Même si les verres ne sont pas adaptés à notre dioptrie, l’effet est assez bluffant. En appuyant sur le bouton, la vision se corrige quasi instantanément, passant d’une vision proche à une vision lointaine. Tout ça peut faire penser à un gadget sorti tout droit d’un James Bond, mais c’est du très sérieux. À la différence des lunettes multifocales (verres progressifs), les lunettes Morrow sont autofocales (verres autocorrectifs).
La magie des cristaux liquides
Pour bien comprendre la différence entre les deux technologies, Paul Marchal explique que les verres progressifs sont le résultat d'un compromis dans la mesure où ils se composent de deux parties : le haut pour la vision de loin et le bas pour la vision de près. Pour beaucoup de personnes, ce compromis suffit. Pour d'autres, il s'accompagne d'un inconfort, qui peut aller jusqu'à provoquer des chutes en raison de distorsions optiques et d'une limitation du champ de vision. "Plus on vieillit, plus la différence entre le haut et le bas du verre est grande. Donc, plus de distorsions et une mauvaise vision", résume Paul Marchal, ingénieur en électronique de la KU Leuven et ancien directeur à l'Imec, le célèbre institut flamand de microélectronique et de nanotechnologies.
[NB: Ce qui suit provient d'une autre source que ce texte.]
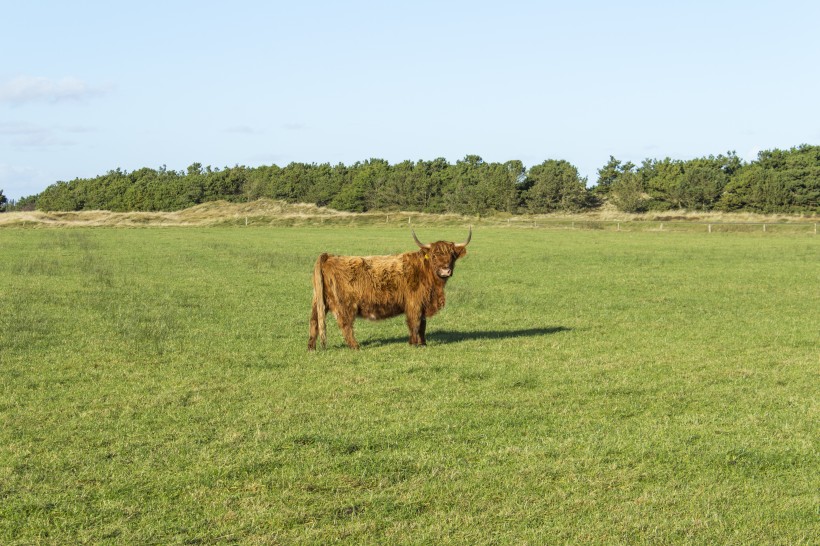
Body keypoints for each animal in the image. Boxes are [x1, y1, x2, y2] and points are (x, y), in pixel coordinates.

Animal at [310, 228, 474, 348]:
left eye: (452, 255)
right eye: (434, 256)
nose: (445, 270)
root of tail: (329, 256)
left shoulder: (423, 303)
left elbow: (423, 324)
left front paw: (423, 343)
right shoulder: (414, 303)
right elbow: (415, 323)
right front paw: (414, 344)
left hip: (319, 301)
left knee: (314, 321)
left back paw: (311, 348)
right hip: (346, 305)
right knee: (345, 325)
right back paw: (356, 346)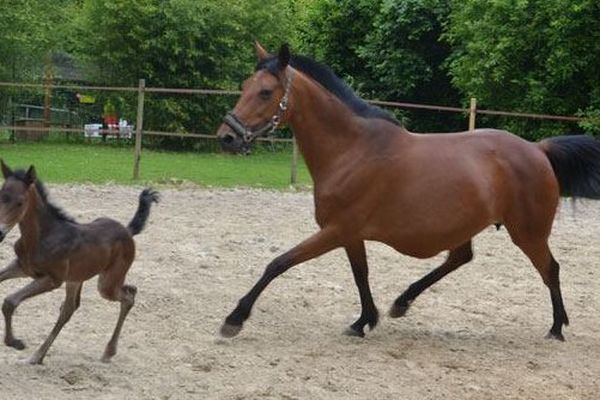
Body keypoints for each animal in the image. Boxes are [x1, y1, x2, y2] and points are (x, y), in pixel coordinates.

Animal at [0, 161, 158, 364]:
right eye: (0, 196)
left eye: (20, 202)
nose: (0, 233)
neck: (42, 236)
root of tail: (128, 231)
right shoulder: (22, 267)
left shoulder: (52, 280)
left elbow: (10, 301)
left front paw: (15, 342)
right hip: (76, 279)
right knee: (70, 309)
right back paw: (38, 356)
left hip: (106, 284)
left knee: (128, 297)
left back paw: (108, 352)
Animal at [216, 43, 600, 340]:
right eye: (244, 85)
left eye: (266, 92)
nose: (227, 137)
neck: (351, 150)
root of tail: (538, 149)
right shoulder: (350, 234)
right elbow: (360, 275)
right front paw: (363, 321)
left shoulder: (335, 230)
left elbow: (278, 263)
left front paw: (234, 319)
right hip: (465, 225)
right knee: (460, 258)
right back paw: (402, 302)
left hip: (528, 233)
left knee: (550, 269)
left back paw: (556, 328)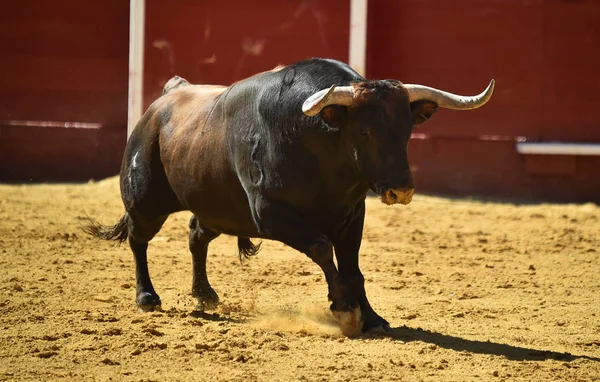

La technologie mise au point par Paul Marchal et son associé Jelle De Smet (ingénieur en nanotechnologies de l’UGent) repose sur les cristaux liquides, matériau utilisé dans les téléviseurs. Le mécanisme est le suivant : un verre de lunettes autofocales se compose de deux lentilles, ultra-fines et précises, séparées par un cristal actif. Sur simple pression du bouton, un petit courant électrique est envoyé aux verres. Cela a pour effet de modifier l’orientation du cristal liquide et la réfraction de la lumière. Le basculement d’une vision lointaine à une vision proche, et inversement, s’opère en à peine 0,6 seconde.
Jusqu’à présent, les verres autofocaux de Morrow sont fabriqués à Gand avec l’aide de l’entreprise flamande Tokai, tandis que les montures sont imprimées en 3D (en polyamide et/ou en titane, selon la combinaison de matériaux choisie). La start-up collabore avec des optométristes et propose des examens de la vue au domicile des clients. Elle mise par ailleurs sur une présence physique chez des opticiens, essentielle pour développer la notoriété de la marque. L’objectif est d’étoffer le réseau d’opticiens dans l’ensemble du Benelux en vue d’atteindre 100 opticiens revendeurs d’ici fin 2023.
Le géant de l’optique Zeiss est entré au capital
Commercialisées en Flandre depuis 2021, les lunettes Morrow sont passées à la vitesse supérieure, mi-2022, grâce à une levée de fonds de 10 millions d’euros et l’arrivée, au sein du capital, de Zeiss Ventures (filiale de capital-risque du géant mondial de l’optique Zeiss). Morrow avait déjà levé 15 millions d’euros depuis sa création en 2016. Parmi les autres actionnaires, on trouve le fonds américain New Science Ventures (NSV), Tokai, imec.xpand, le fonds public flamand PMV, le fonds inter-universitaire belge Qbic et quelques investisseurs particuliers (dont Jean-Pierre Bizet, ex-CEO de D’Ieteren).
Ces moyens vont servir à poursuivre trois priorités : professionnaliser la chaîne de production et multiplier par dix le nombre de paires de lunettes produites chaque année ; améliorer la technologie ; et investir dans la notoriété de la marque et l’expansion internationale. Morrow, qui emploie une petite trentaine de personnes, va cibler prioritairement la Wallonie et les Pays-Bas, avant de s’étendre à d’autres pays européens et aux États-Unis.
À la question de savoir quel est le principal défi auquel Morrow doit faire face, Varsenik Nersesyan, responsable de la stratégie produit, répond : "Notre ambition est de transformer le marché, ça implique que notre produit doit être parfait". L'excellence au service de nos yeux.